Oil prices hit a two-year high due to increased doubts about the return of the Iranian market | Business and Economic News


Brent crude oil futures hit a two-year high, while West Texas Intermediate crude oil rose to a level not seen in nearly three years.

Due to signs of strong fuel demand in some economies, oil prices continued to climb on Wednesday, and the possibility of Iranian oil returning to the global market after the US Secretary of State said it is unlikely to lift sanctions on Tehran.

At 13:38 GMT, the global benchmark Brent crude oil futures rose 44 cents, or 0.6%, to US$72.66 per barrel, and earlier reached US$72.83, the highest level since May 2019.

US benchmark West Texas Intermediate (WTI) crude oil futures rose 30 cents, or 0.4%, to $70.35 per barrel. Earlier, they touched $70.62, the highest level since October 2018.

“Years of rising oil prices reflect the improvement in oil demand sentiment. At the same time, crude oil and product inventories are expected to decrease significantly in the second half of 2021, becoming the new normal for oil consumption after the epidemic. Rystad Energy’s oil market analyst Louise Dickson on Wednesday Said in a report.

With the removal of COVID-19 restrictions and an increase in vaccination campaigns, American drivers are on the road again-stimulating demand for crude oil.
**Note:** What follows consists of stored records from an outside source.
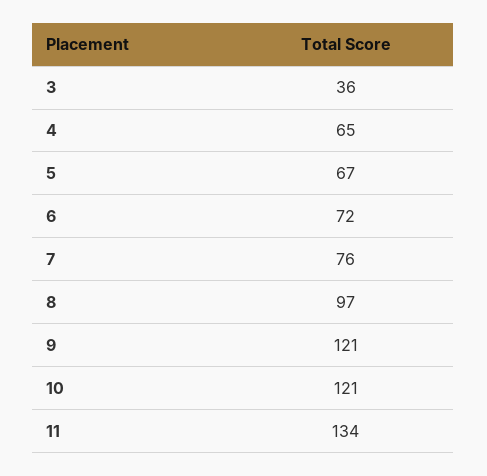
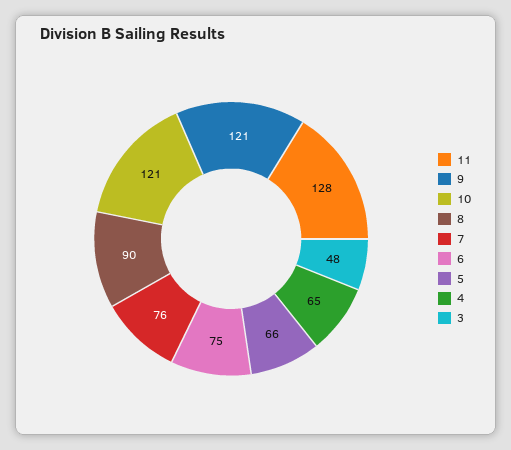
3: 36 -> 48
5: 67 -> 66
6: 72 -> 75
8: 97 -> 90
11: 134 -> 128

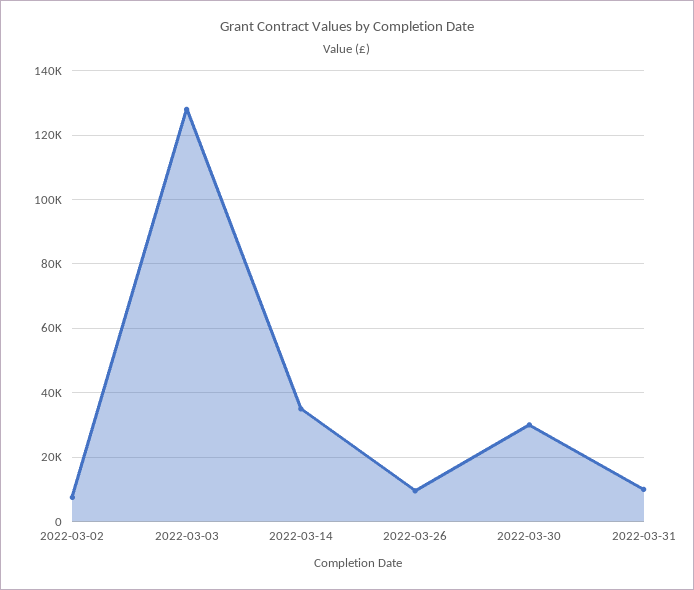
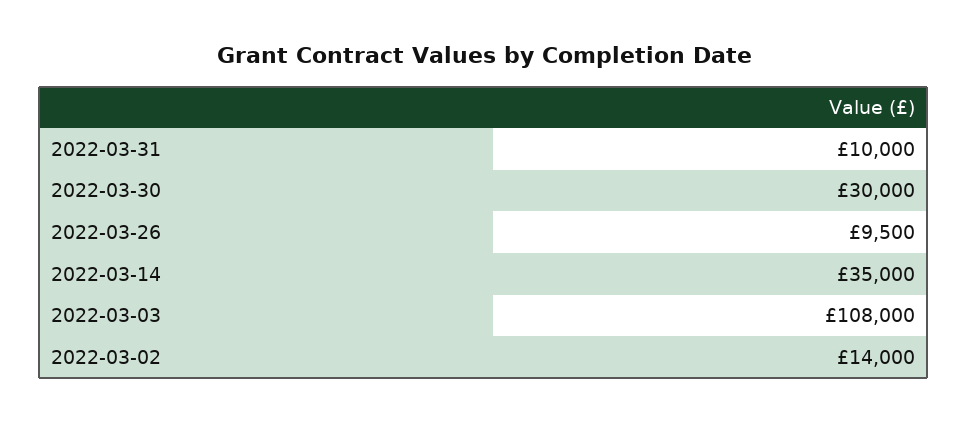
2022-03-02: 8000 -> 14000
2022-03-03: 128000 -> 108000

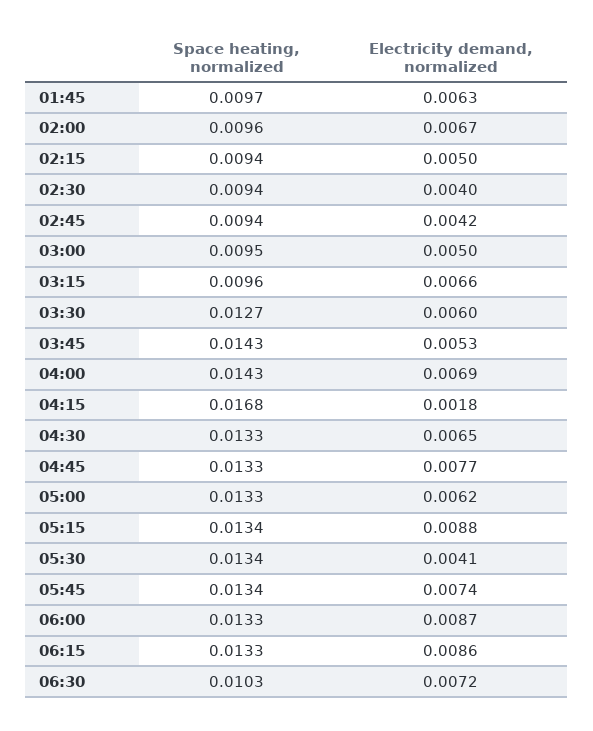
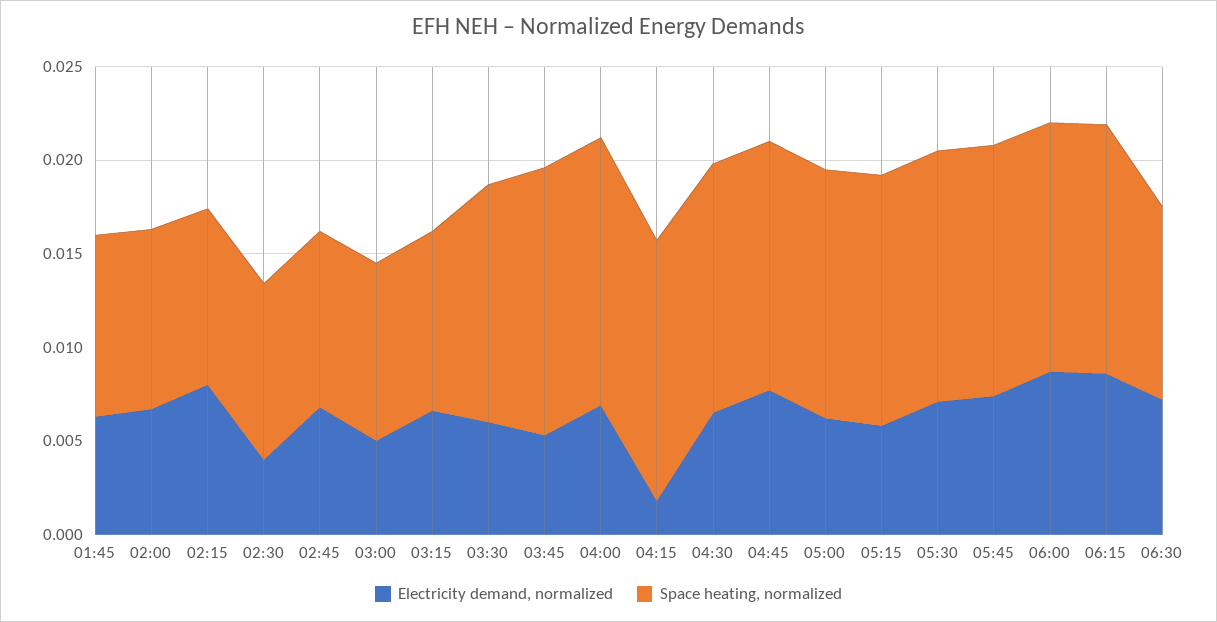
Electricity demand, normalized, 02:15: 0.005 -> 0.008
Electricity demand, normalized, 02:45: 0.0042 -> 0.007
Space heating, normalized, 04:15: 0.0168 -> 0.014
Electricity demand, normalized, 05:15: 0.0088 -> 0.006
Electricity demand, normalized, 05:30: 0.0041 -> 0.007

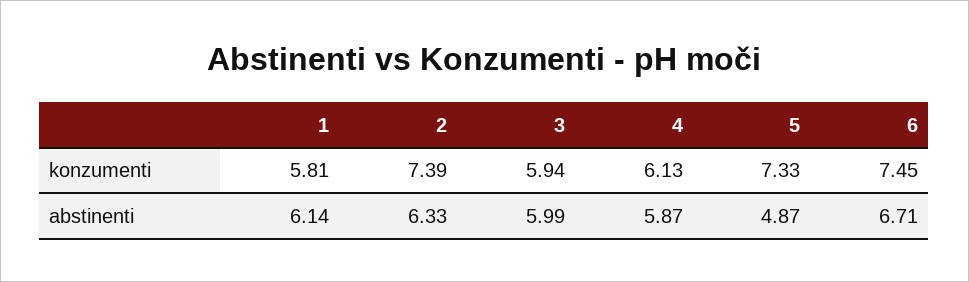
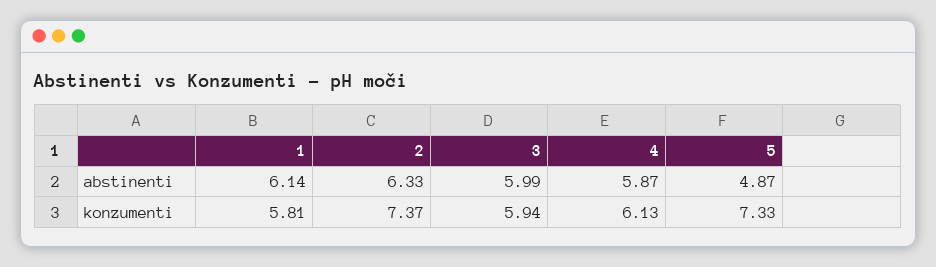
2, konzumenti: 7.39 -> 7.37
6, konzumenti: 7.45 -> none
6, abstinenti: 6.71 -> none

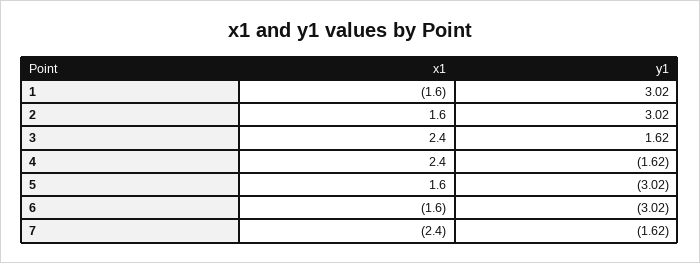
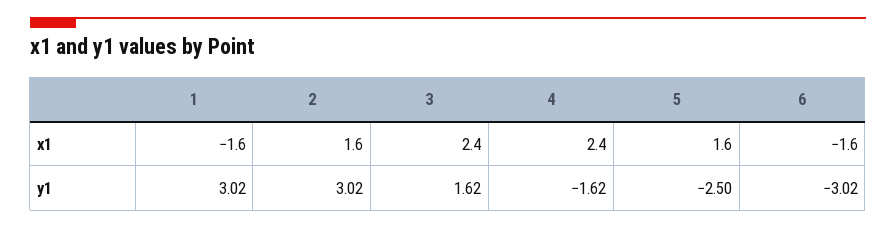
y1, 5: -3.02 -> -2.5
x1, 7: -2.4 -> none
y1, 7: -1.62 -> none

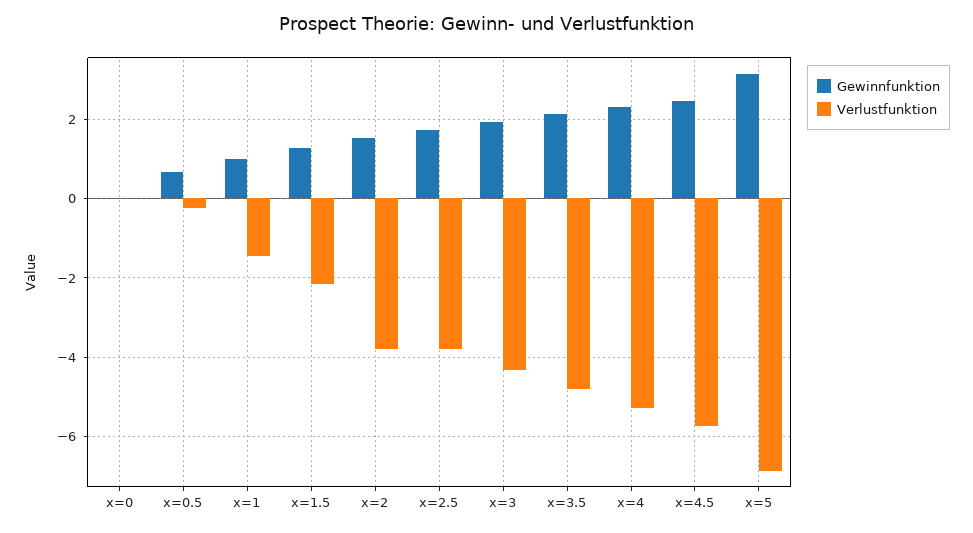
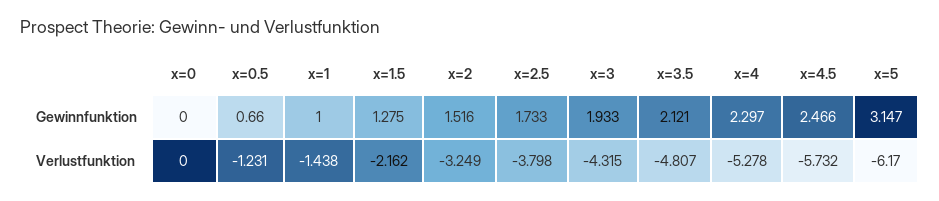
Verlustfunktion, x=0.5: -0.2 -> -1.231
Verlustfunktion, x=2: -3.8 -> -3.249
Verlustfunktion, x=5: -6.8 -> -6.17

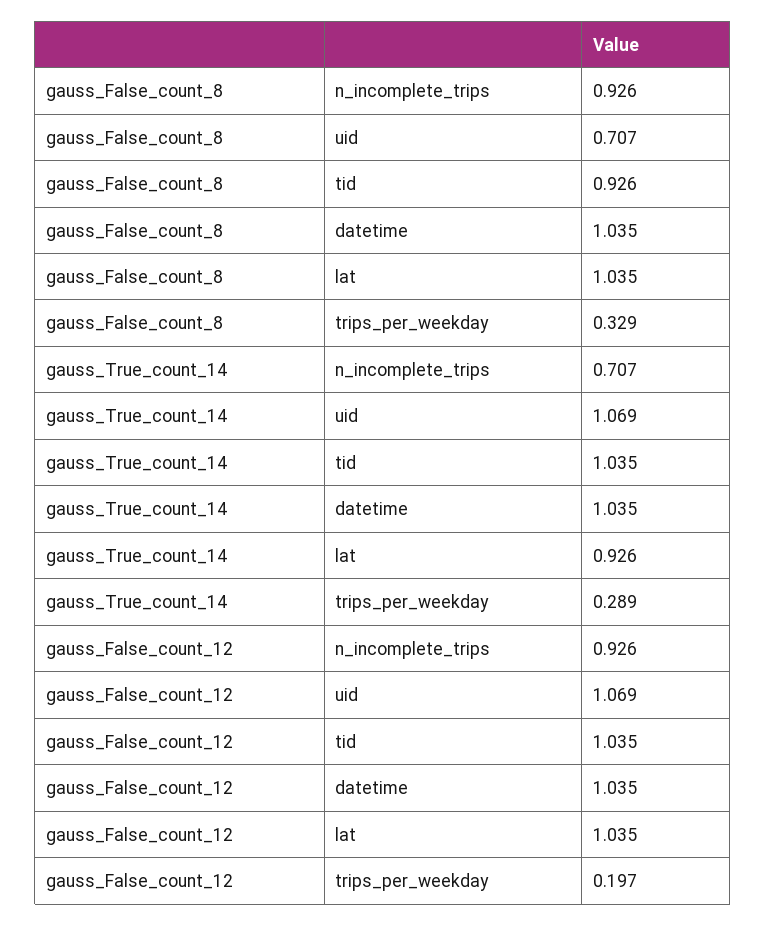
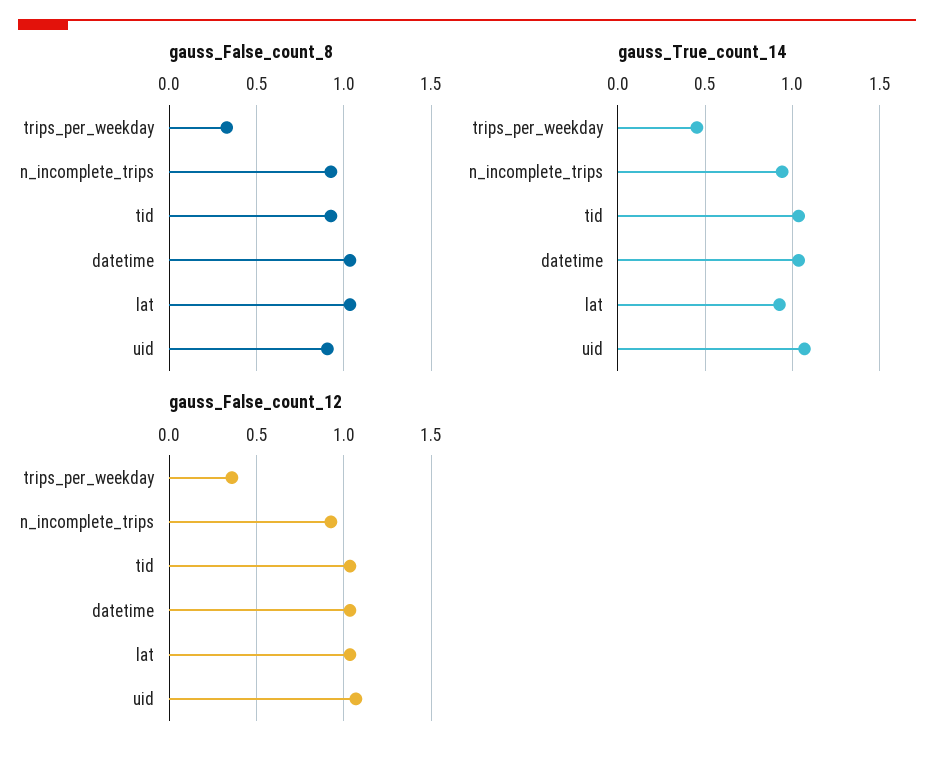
gauss_False_count_8, uid: 0.707 -> 0.9
gauss_True_count_14, n_incomplete_trips: 0.707 -> 0.95
gauss_True_count_14, trips_per_weekday: 0.289 -> 0.45
gauss_False_count_12, trips_per_weekday: 0.197 -> 0.35

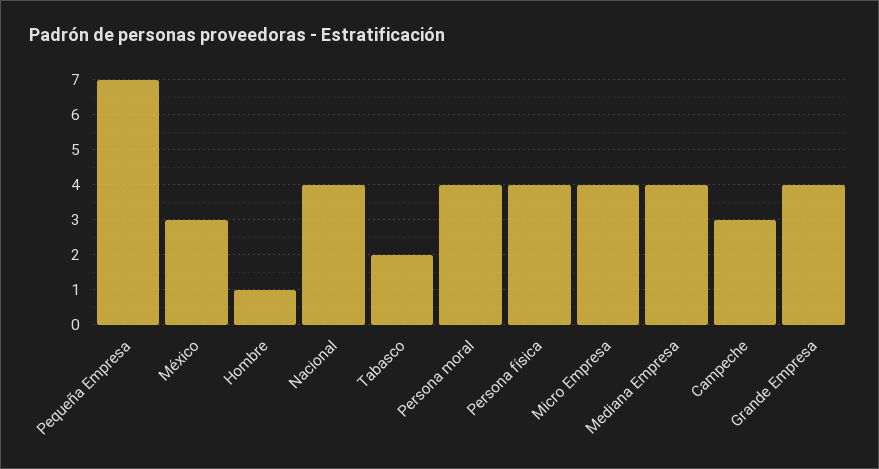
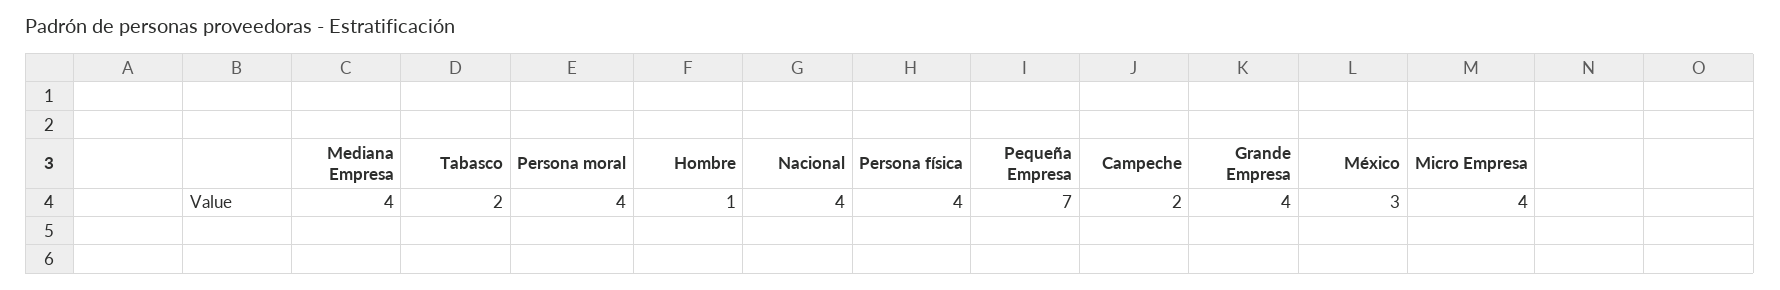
Campeche: 3 -> 2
“In the United States, the demand for gasoline and diesel is increasing before the summer driving season. This year’s momentum has been given an additional boost because it coincides with the successful vaccination campaign, which opened up the economy and oil demand began to grow even higher. ,” Dixon added.

On Tuesday, the U.S. Energy Information Administration (EIA) predicted that the United States, the world’s largest oil consumer, will increase fuel consumption by 1.49 million barrels per day (bpd) this year, higher than the previous forecast of 1.39 million barrels per day.

Another bullish sign is that industry data showed a decline in US crude oil inventories last week.

As Tehran and the United States are negotiating to restore the Iran nuclear agreement, oil investors have always assumed that sanctions on Iran’s exports will be lifted this year, oil supply will increase, and price increases will be restricted. Action (JCPOA) to make progress.

But on Tuesday, U.S. Secretary of State Anthony Brinken told the U.S. Senate Committee: “I expect that even if compliance with the JCPOA is restored, hundreds of sanctions will continue to exist, including [President Donald] Trump administration. If they are not inconsistent with the JCPOA, they will exist until Iran’s behavior changes. “

The Organization of Petroleum Exporting Countries and its allies, an organization called OPEC+, have not yet indicated whether they will insist on supply restrictions after July.

OPEC Secretary-General Mohamed Barkindo recently stated that OPEC+ expects further inventory declines in the coming months.